• _What the task asks_
Copy out, unchanged, everything in the data below from the line containing "aan Paket ABC" down to the line containing "t C Terdekat Di", including both of those lines.

• _Information given_

* * * * * * * * *

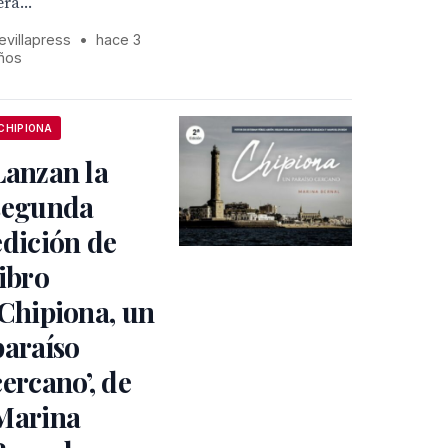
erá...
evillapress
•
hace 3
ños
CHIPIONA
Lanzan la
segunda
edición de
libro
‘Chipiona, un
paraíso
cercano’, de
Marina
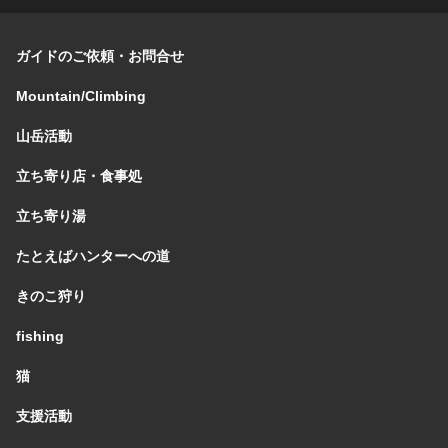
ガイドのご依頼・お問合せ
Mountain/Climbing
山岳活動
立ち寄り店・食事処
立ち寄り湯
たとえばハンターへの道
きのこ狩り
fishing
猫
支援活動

* * * * * * * * *

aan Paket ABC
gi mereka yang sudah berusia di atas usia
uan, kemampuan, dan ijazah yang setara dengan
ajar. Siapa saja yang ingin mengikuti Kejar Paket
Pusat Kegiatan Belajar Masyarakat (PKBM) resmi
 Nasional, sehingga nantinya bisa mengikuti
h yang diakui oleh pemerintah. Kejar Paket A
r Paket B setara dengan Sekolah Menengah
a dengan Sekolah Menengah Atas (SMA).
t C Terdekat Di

* * * * * * * * *

• _Task solution_
aan Paket ABC
gi mereka yang sudah berusia di atas usia
uan, kemampuan, dan ijazah yang setara dengan
ajar. Siapa saja yang ingin mengikuti Kejar Paket
Pusat Kegiatan Belajar Masyarakat (PKBM) resmi
 Nasional, sehingga nantinya bisa mengikuti
h yang diakui oleh pemerintah. Kejar Paket A
r Paket B setara dengan Sekolah Menengah
a dengan Sekolah Menengah Atas (SMA).
t C Terdekat Di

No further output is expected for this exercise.